## Belge bölümü
▬▬▬▬▬▬▬▬▬▬

Haydar Ergül: Halklar Öcalan’a sahip çıkmak zorunda

İSTANBUL - Gazeteci-yazar Haydar Ergül, Demokratik Cumhuriyet için ideolojik mücadelenin esas olduğuna işaret ederek, "Demokratik Cumhuriyet paradigmasını geliştiren PKK Lideri Abdullah Öcalan’dır. Türkiye halkları özgür olmak istiyorsa, Öcalan’a sahip çıkmak zorunda" dedi. 

 
Halkların Demokratik Partisi’nin (HDP) İstanbul Cem Karaca Kültür Merkezi’nde düzenlediği Demokratik Cumhuriyet Konferansı, “Demokratik Cumhuriyet ve siyasal-toplumsal güçlerin mücadele arayışı” başlıklı oturumla devam ediyor. Toplumsal Özgürlük Partisi (TÖP) Sözcüler Kurulu üyesi Perihan Koca’nın moderatörlüğünde gerçekleştirilen ikinci oturumda, yazar Can Soyer “Cumhuriyet ve ötesi: İkinci yüzyıl için mücadele” başlığında sunum yaptı. Soyer, Cumhuriyet kavramının tarihsel gelişimi üzerinde durarak, “Bu kavramdan ortak bir öz çıkarmak, bugün bir mücadele konusu çıkarmak oldukça zor. İkincisi yüzüncü yılına girdiğimiz bir ülkede bunu konuşmak da zor. Yüz yıllık tarihimizin gelişimi, vardığımız nokta itibariyle belli zorluklar barındırıyor" dedi.

▬▬▬▬▬▬▬▬▬▬

## Veriler
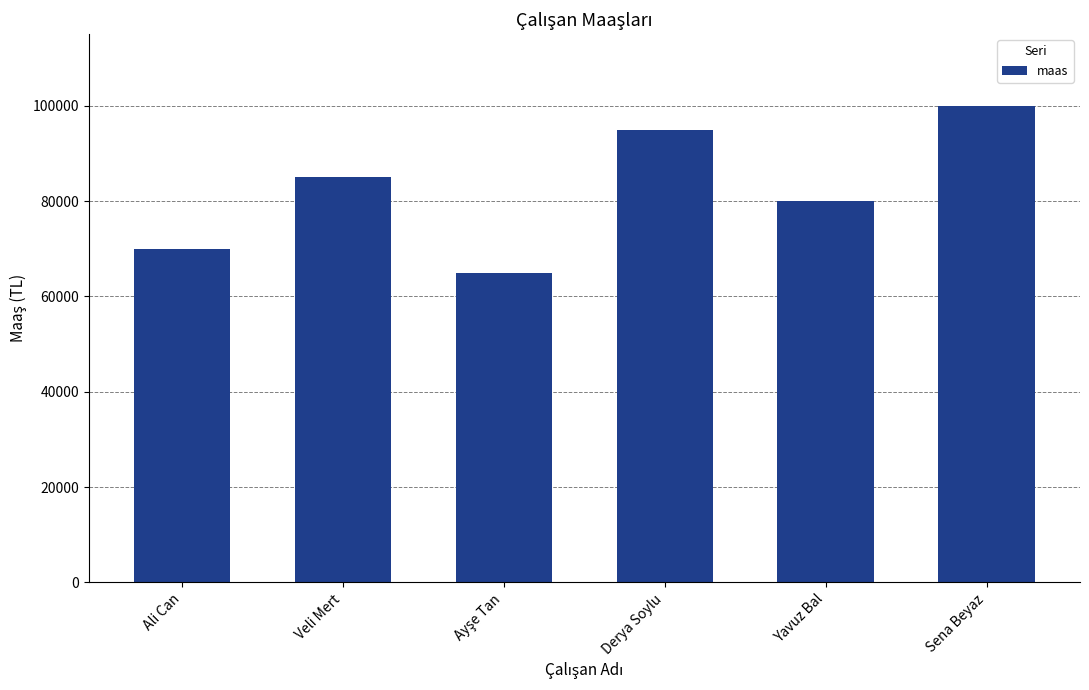

Reading right to left, transcribe all the data shown in this chart.

100000	80000	95000	65000	85000	70000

▬▬▬▬▬▬▬▬▬▬

## Görev maddesi
Lütfen Demokratik Cumhuriyet Konferansı haberini baştan sona, hiçbir harfini değiştirmeden yeniden yazın.

## Göreve yanıt
Haydar Ergül: Halklar Öcalan’a sahip çıkmak zorunda

İSTANBUL - Gazeteci-yazar Haydar Ergül, Demokratik Cumhuriyet için ideolojik mücadelenin esas olduğuna işaret ederek, "Demokratik Cumhuriyet paradigmasını geliştiren PKK Lideri Abdullah Öcalan’dır. Türkiye halkları özgür olmak istiyorsa, Öcalan’a sahip çıkmak zorunda" dedi. 

 
Halkların Demokratik Partisi’nin (HDP) İstanbul Cem Karaca Kültür Merkezi’nde düzenlediği Demokratik Cumhuriyet Konferansı, “Demokratik Cumhuriyet ve siyasal-toplumsal güçlerin mücadele arayışı” başlıklı oturumla devam ediyor. Toplumsal Özgürlük Partisi (TÖP) Sözcüler Kurulu üyesi Perihan Koca’nın moderatörlüğünde gerçekleştirilen ikinci oturumda, yazar Can Soyer “Cumhuriyet ve ötesi: İkinci yüzyıl için mücadele” başlığında sunum yaptı. Soyer, Cumhuriyet kavramının tarihsel gelişimi üzerinde durarak, “Bu kavramdan ortak bir öz çıkarmak, bugün bir mücadele konusu çıkarmak oldukça zor. İkincisi yüzüncü yılına girdiğimiz bir ülkede bunu konuşmak da zor. Yüz yıllık tarihimizin gelişimi, vardığımız nokta itibariyle belli zorluklar barındırıyor" dedi.